ABOUT THIS EXERCISE = Write out the data word for word, taking care that no picture is carried over.

LISTED RECORDS =
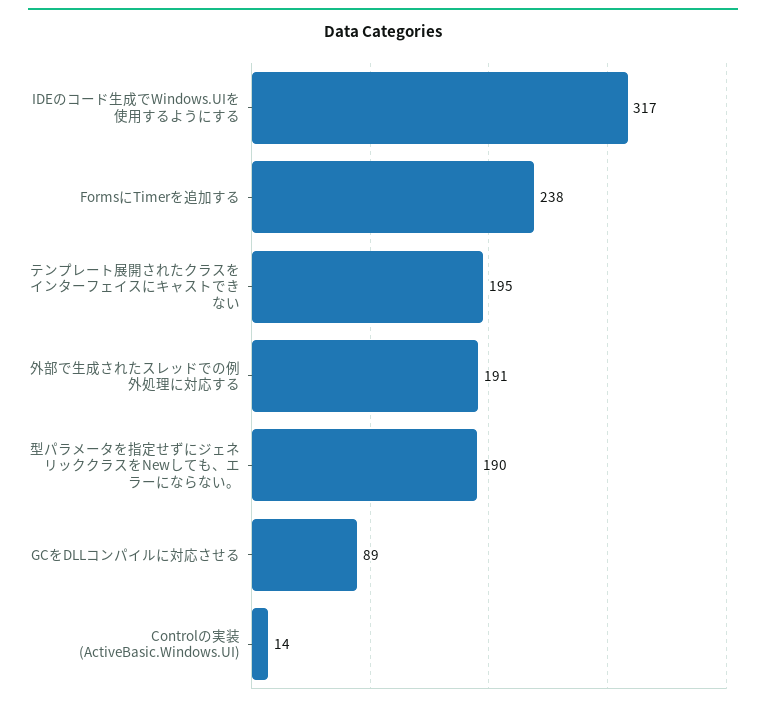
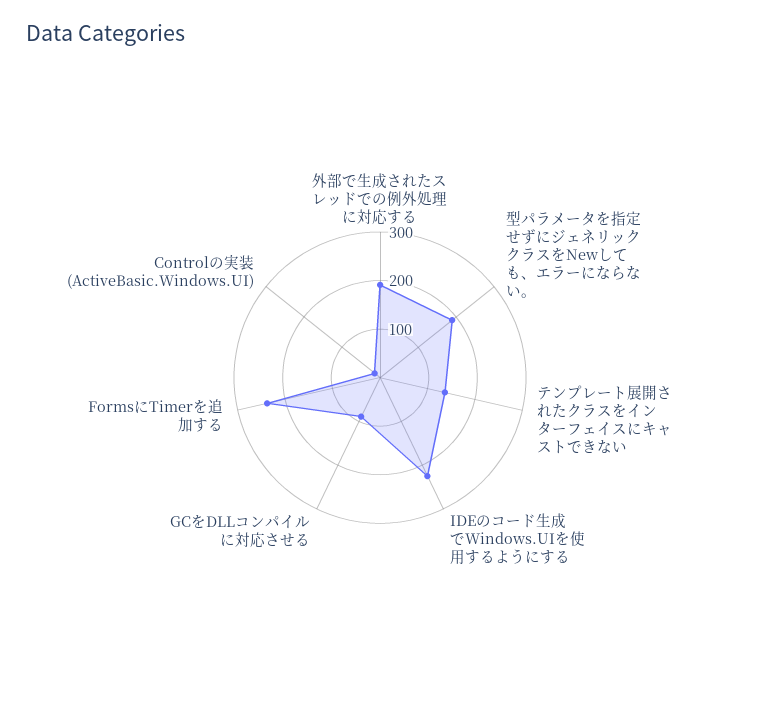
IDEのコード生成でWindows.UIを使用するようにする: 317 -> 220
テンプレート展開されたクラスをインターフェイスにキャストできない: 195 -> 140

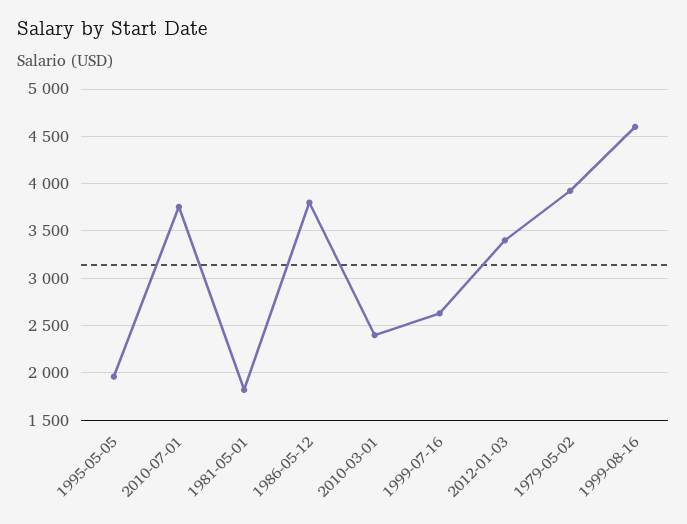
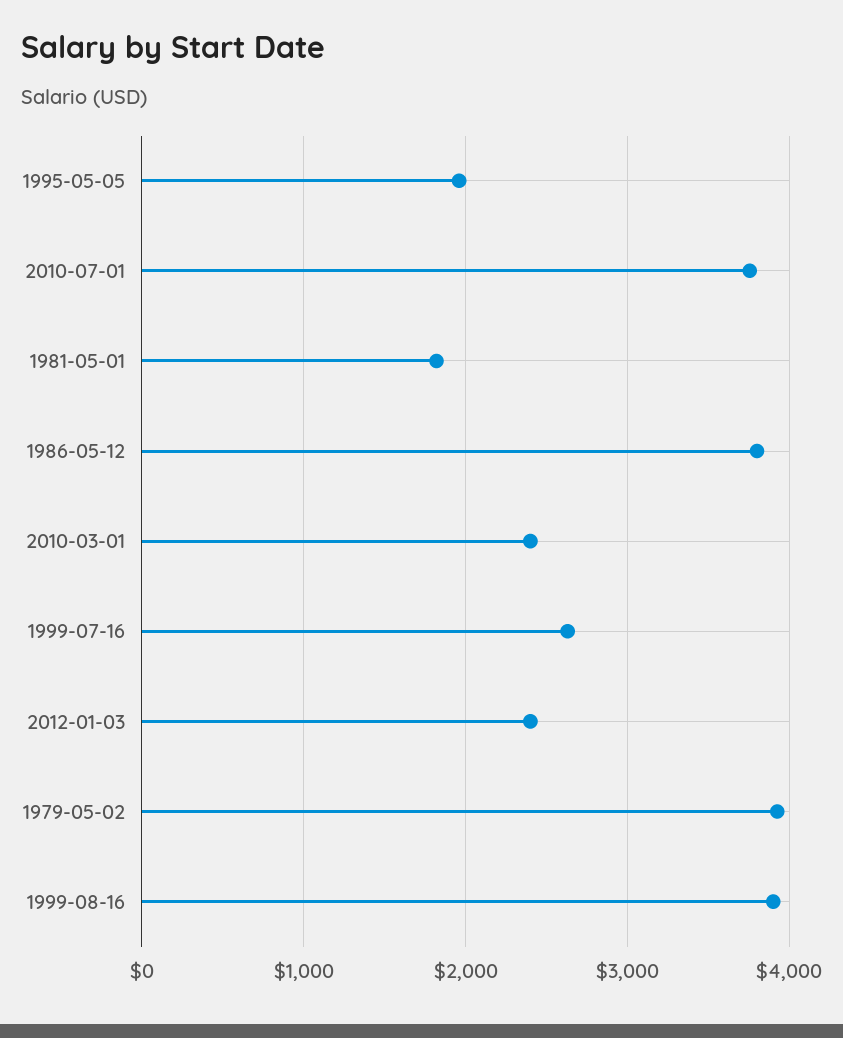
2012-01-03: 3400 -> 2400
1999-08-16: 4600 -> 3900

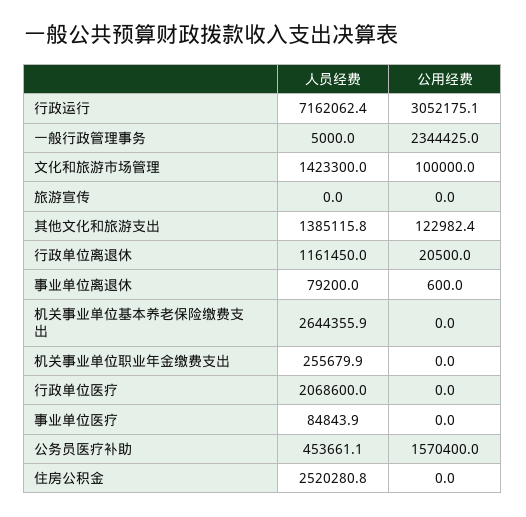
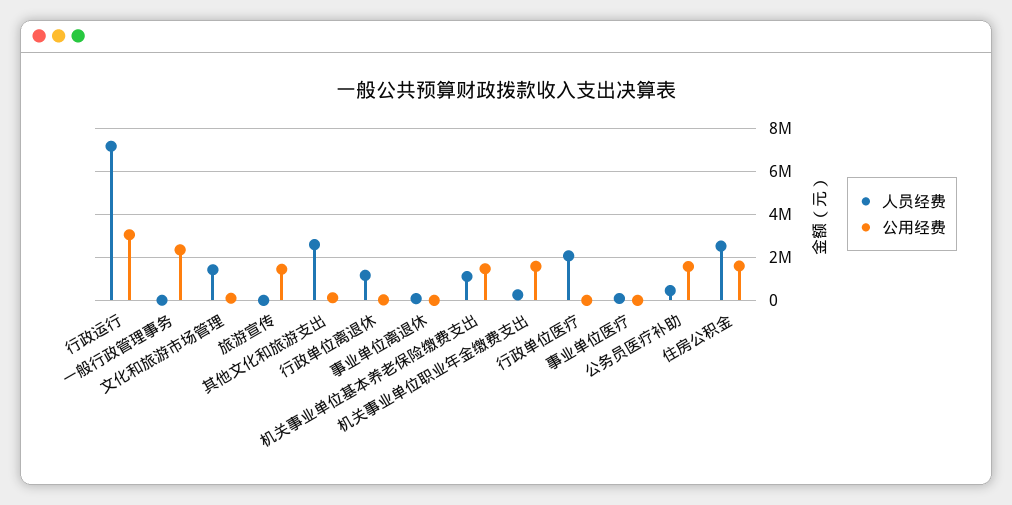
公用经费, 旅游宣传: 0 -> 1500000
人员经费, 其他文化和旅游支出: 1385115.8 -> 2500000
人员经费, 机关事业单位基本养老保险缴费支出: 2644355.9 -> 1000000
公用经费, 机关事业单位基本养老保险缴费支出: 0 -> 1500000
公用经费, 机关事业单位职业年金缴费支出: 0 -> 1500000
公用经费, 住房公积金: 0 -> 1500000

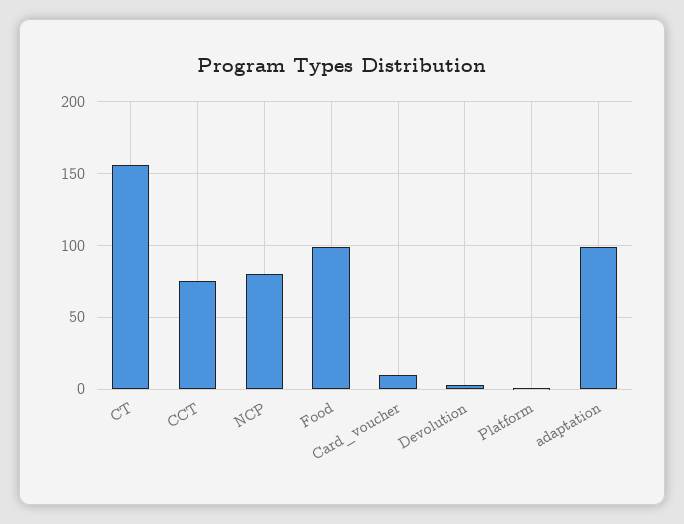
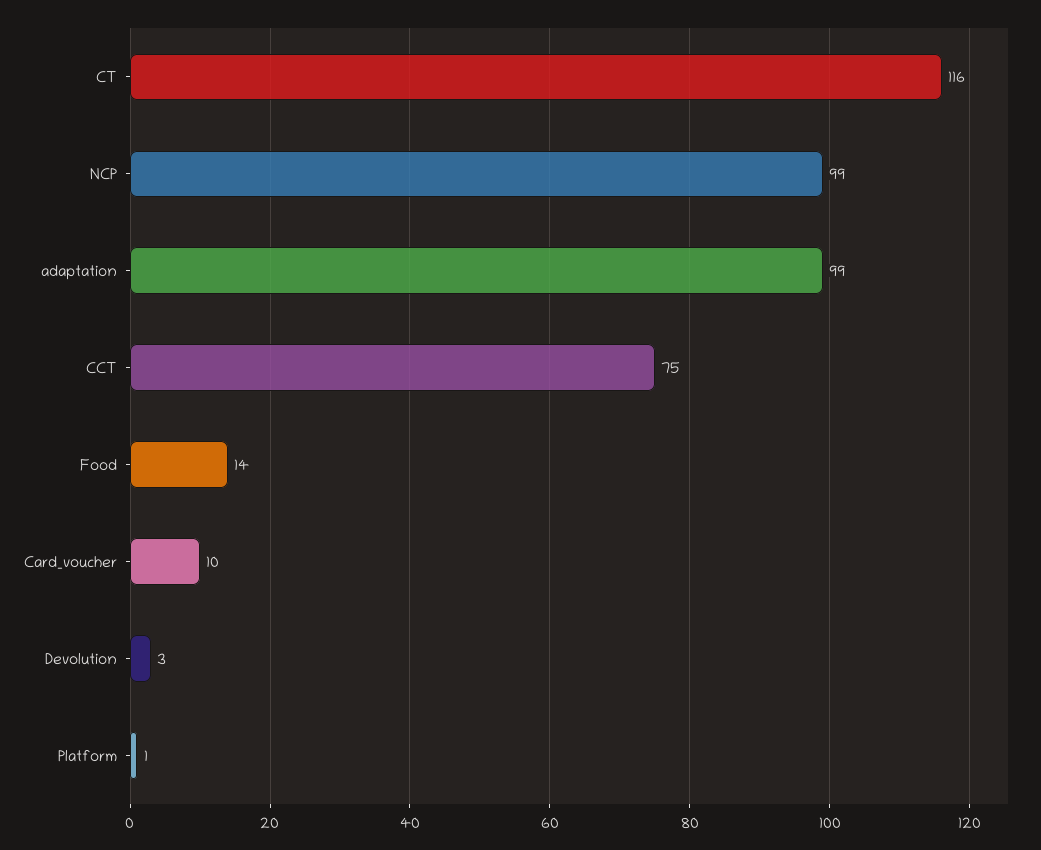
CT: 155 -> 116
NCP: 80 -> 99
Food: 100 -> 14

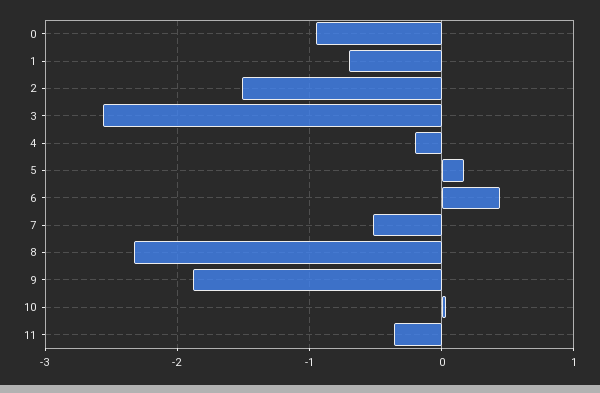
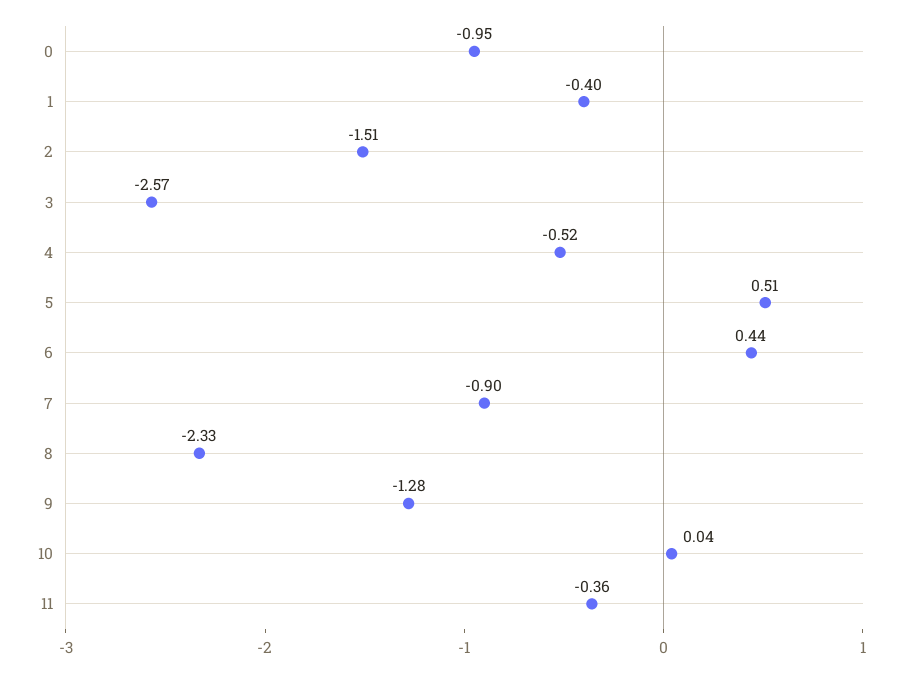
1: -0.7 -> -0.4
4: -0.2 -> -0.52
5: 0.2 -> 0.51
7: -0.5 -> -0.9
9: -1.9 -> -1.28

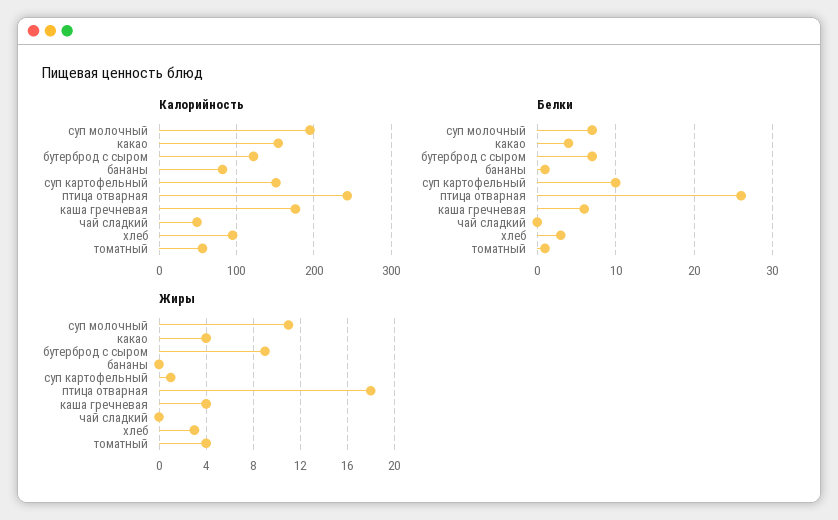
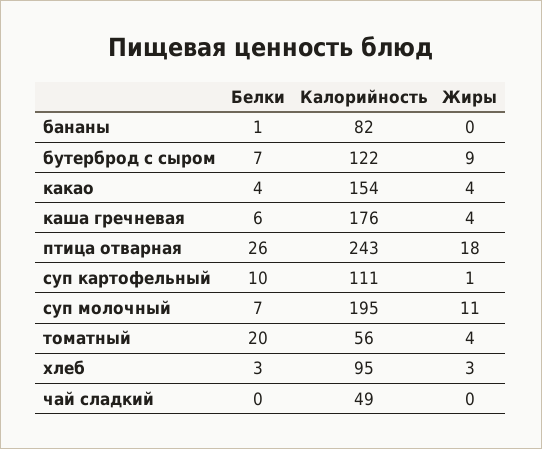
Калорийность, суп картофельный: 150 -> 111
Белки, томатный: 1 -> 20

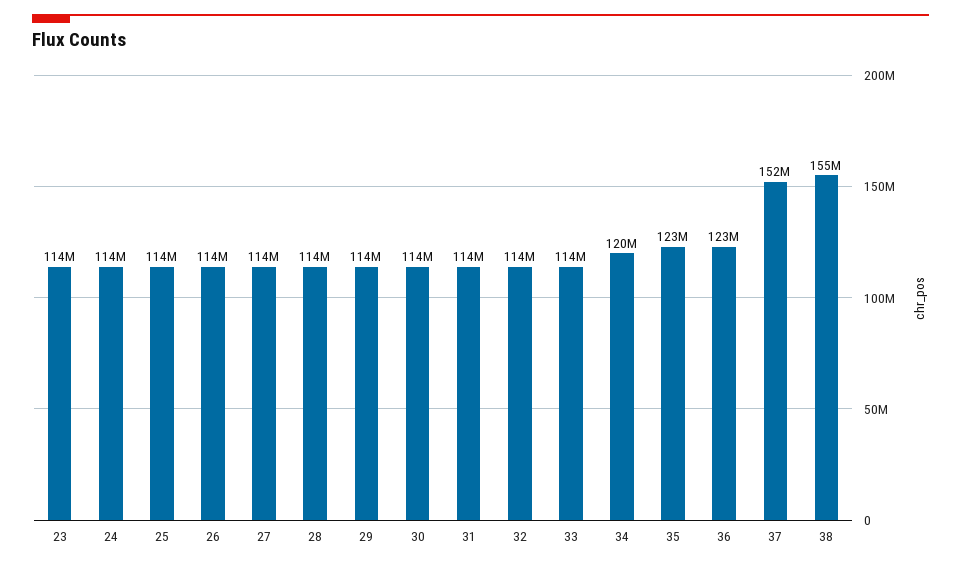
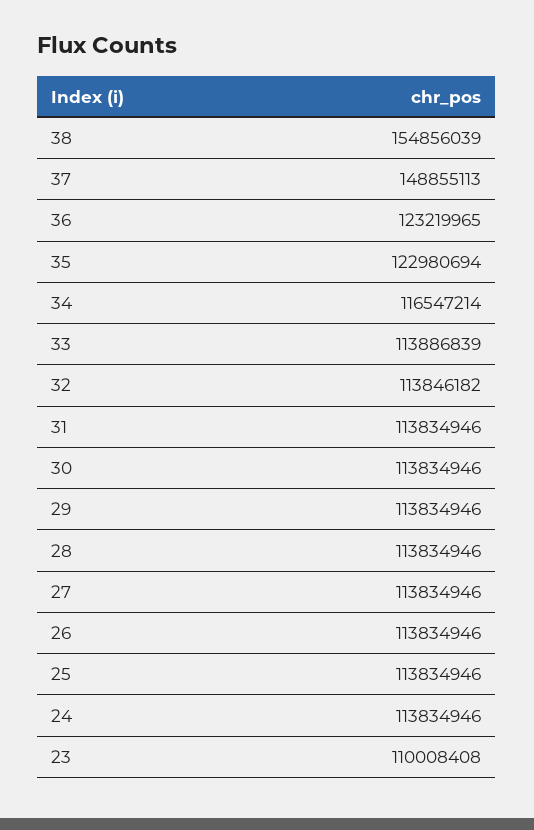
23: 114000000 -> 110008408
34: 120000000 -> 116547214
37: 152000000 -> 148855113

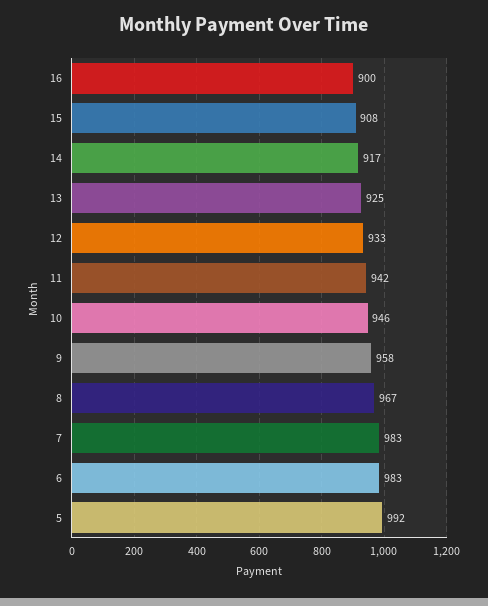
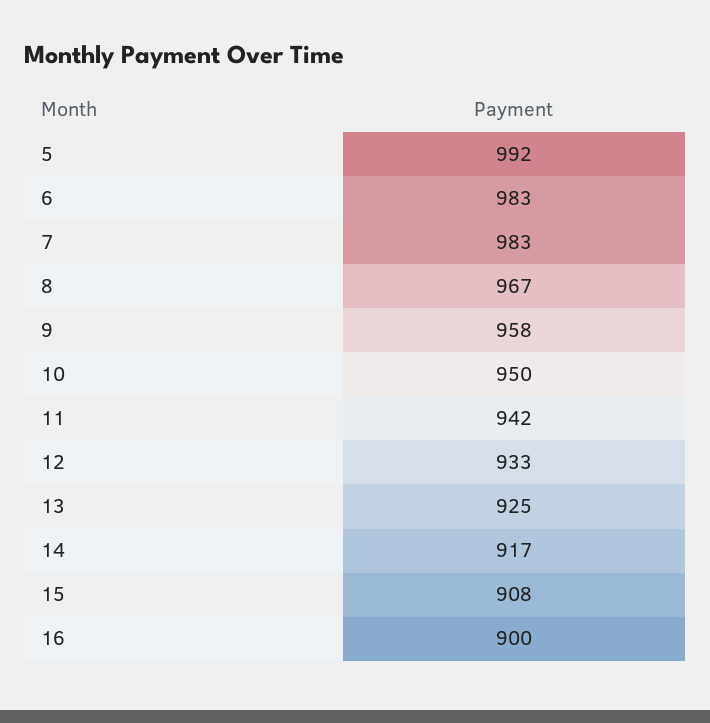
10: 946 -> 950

SOLUTION =
IDEのコード生成でWindows.UIを使用するようにする: 317 -> 220
テンプレート展開されたクラスをインターフェイスにキャストできない: 195 -> 140

2012-01-03: 3400 -> 2400
1999-08-16: 4600 -> 3900

公用经费, 旅游宣传: 0 -> 1500000
人员经费, 其他文化和旅游支出: 1385115.8 -> 2500000
人员经费, 机关事业单位基本养老保险缴费支出: 2644355.9 -> 1000000
公用经费, 机关事业单位基本养老保险缴费支出: 0 -> 1500000
公用经费, 机关事业单位职业年金缴费支出: 0 -> 1500000
公用经费, 住房公积金: 0 -> 1500000

CT: 155 -> 116
NCP: 80 -> 99
Food: 100 -> 14

1: -0.7 -> -0.4
4: -0.2 -> -0.52
5: 0.2 -> 0.51
7: -0.5 -> -0.9
9: -1.9 -> -1.28

Калорийность, суп картофельный: 150 -> 111
Белки, томатный: 1 -> 20

23: 114000000 -> 110008408
34: 120000000 -> 116547214
37: 152000000 -> 148855113

10: 946 -> 950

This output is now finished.